Ernest is scarcely a toddler when his parents begin the regimen which continues until Ernest is sent away to school. Theobald does not like children, and Christina wishes that they could be born as "full-grown clergymen . . . with comfortable livings." Constantly on guard against leniency, Theobald gives his eldest child daily lessons and beatings to eradicate any signs of self-will in him or in his younger brother and sister. Christina obediently tries to follow her husband's example in child rearing, but she succeeds better in entertaining idle fancies about their futures than in administrating corporal punishment. Imagining herself grown more spiritually pure from having "left off eating things strangled and blood," Christina dreams of herself as a possible Madonna and Ernest as a reincarnation of Christ.
Analysis
Even after the birth of Ernest, the central character in the novel, the author, through his assumed identity as the aging Edward Overton, continues to center his attention on Ernest's immediate family and the family patriarch, George Pontifex. The hilariously comic incident involving the spilling of the bottle of Jordan River water also portends the kind of life Ernest will experience as a lay Christian and cleric. The reactions of Ernest's parents and grandfather to his birth confirm the earlier descriptions of them. George is exceptionally proud of acquiring a grandson who will continue the family name; Theobald exults in having produced a grandson before his older brother produced one; Christina rejoices in Ernest's being baptized with the holiest of water.
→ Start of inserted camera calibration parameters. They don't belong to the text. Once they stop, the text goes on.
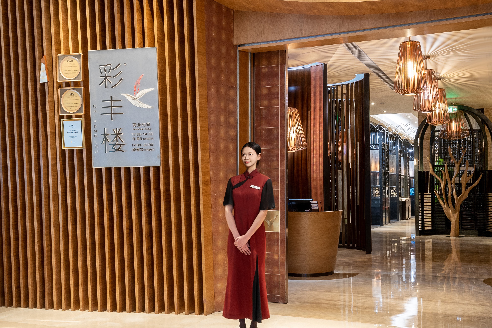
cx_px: 246
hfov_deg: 46.4
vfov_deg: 31.9
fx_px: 574
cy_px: 164
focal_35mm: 42
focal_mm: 28
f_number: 8
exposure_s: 1.3
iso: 250
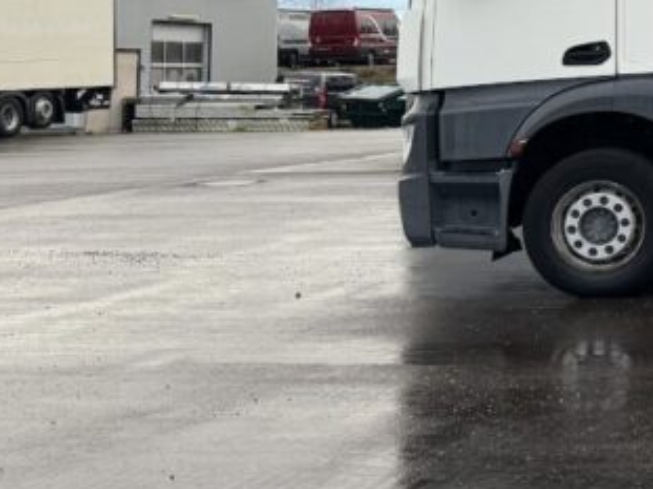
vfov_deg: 18.2
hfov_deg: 20.4
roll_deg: +0.1
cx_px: 1033
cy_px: -2
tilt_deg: +2.6
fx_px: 1490
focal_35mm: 79
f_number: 1.78
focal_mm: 6.86
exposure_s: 1/121
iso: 125
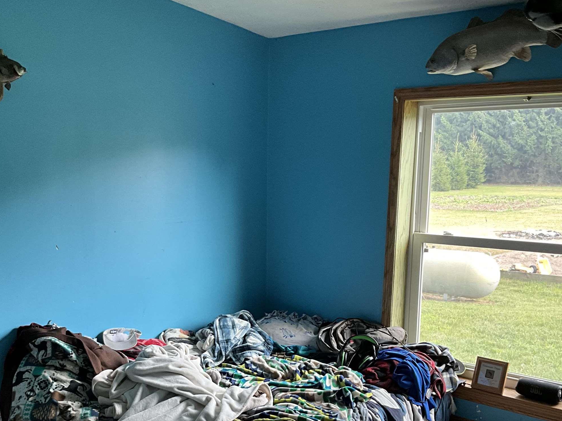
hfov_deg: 41.9
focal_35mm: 45
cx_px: 234
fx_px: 731
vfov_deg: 31.6
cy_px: 317
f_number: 1.8
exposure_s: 1/120
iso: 64
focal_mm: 3
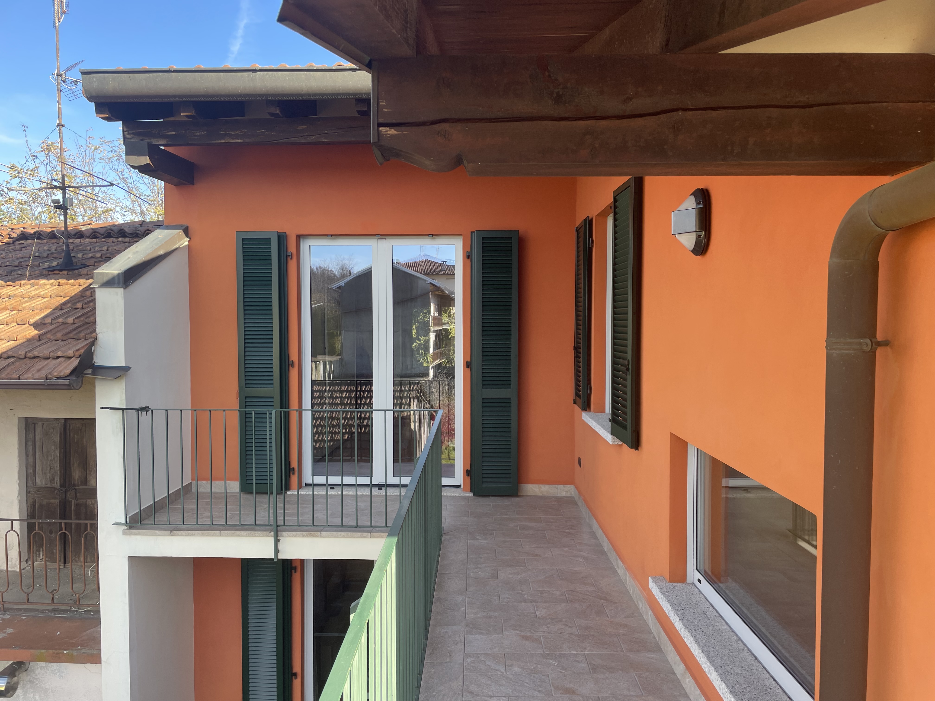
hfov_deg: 67.3
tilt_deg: -1.2
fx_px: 702
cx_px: 468
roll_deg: +0.3
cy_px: 350
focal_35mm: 26
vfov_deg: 53.1
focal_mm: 4.2
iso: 32
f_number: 1.6
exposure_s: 1/378
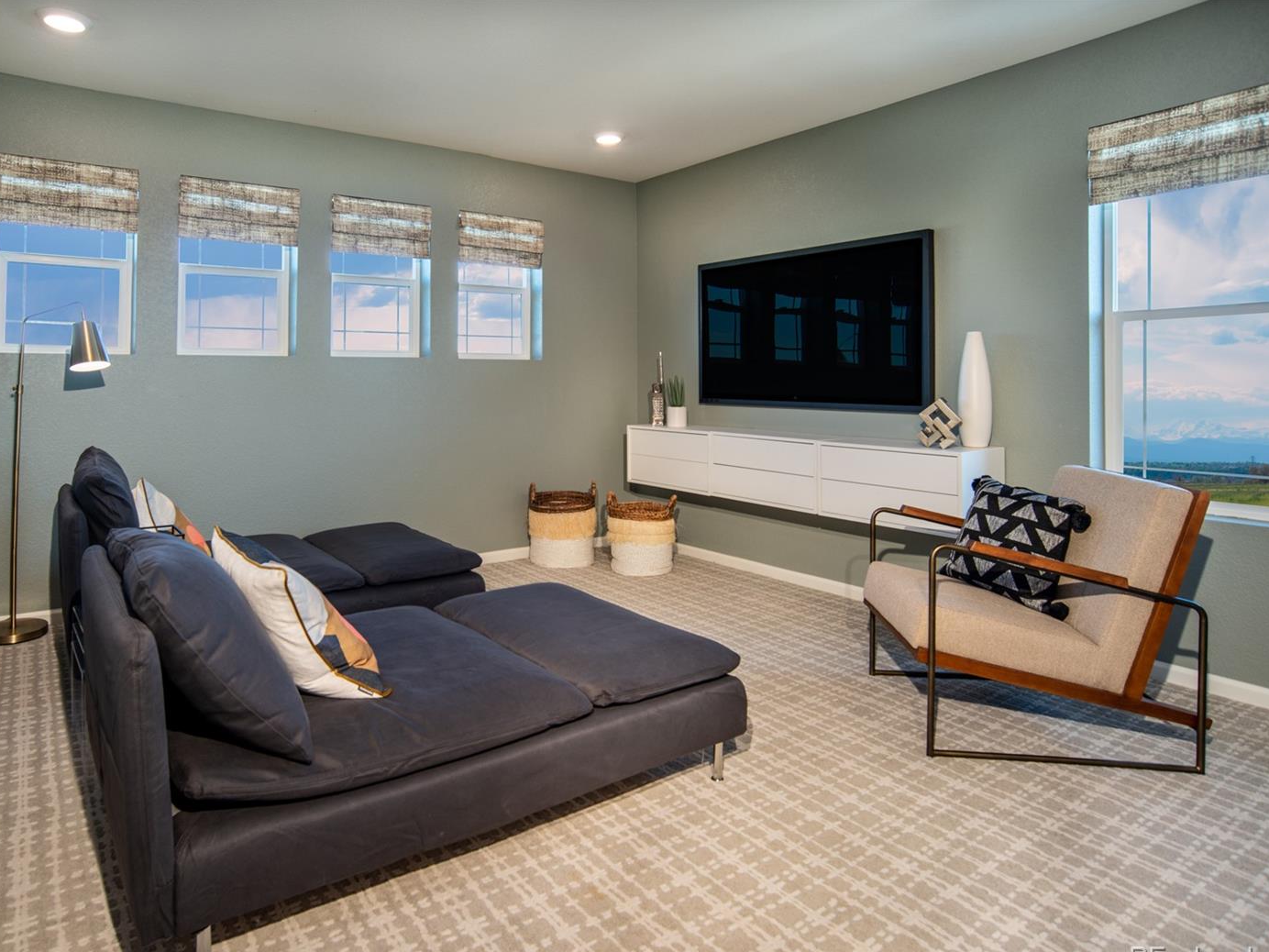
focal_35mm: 20
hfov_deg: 81.3
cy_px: 487
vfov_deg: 66.0
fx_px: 733
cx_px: 545
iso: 100
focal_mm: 18
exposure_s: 1/8
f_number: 13
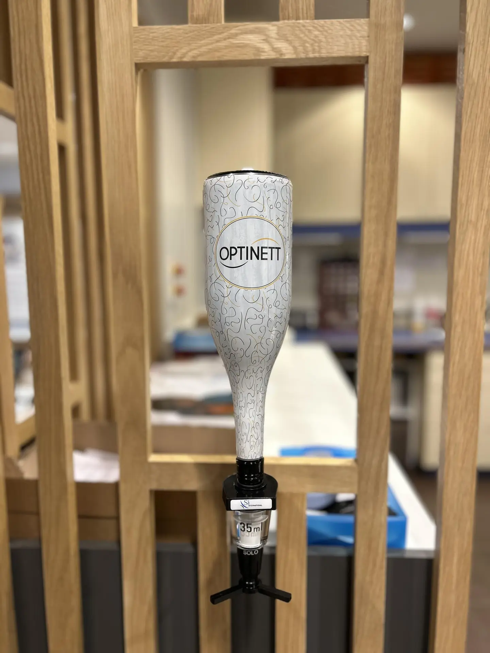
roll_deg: -0.4
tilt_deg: -8.2
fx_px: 491
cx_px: 245
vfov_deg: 67.3
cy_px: 326
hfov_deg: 53.1
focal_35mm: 26
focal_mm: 5.7
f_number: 1.5
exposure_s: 1/100
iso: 64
The chapter devoted to eulogizing George Pontifex is a late addition to the novel and therefore represents a softened attitude on the author's part. Butler may have been influenced in this respect from having written a biography of his own grandfather, a man of whom he had no personal recollection. The chapter is not without a desired artistic effect, however, for the reader is given the impression that no matter how bad a father George was, Theobald is worse. Having been brought up to obey his father's will and to suppress his own, Theobald resolves to stifle any signs of self-will in his children. Ernest, the firstborn child of Theobald and Christina, is unfortunately destined to suffer the initial wave of Theobald's self-righteous paternal resolution.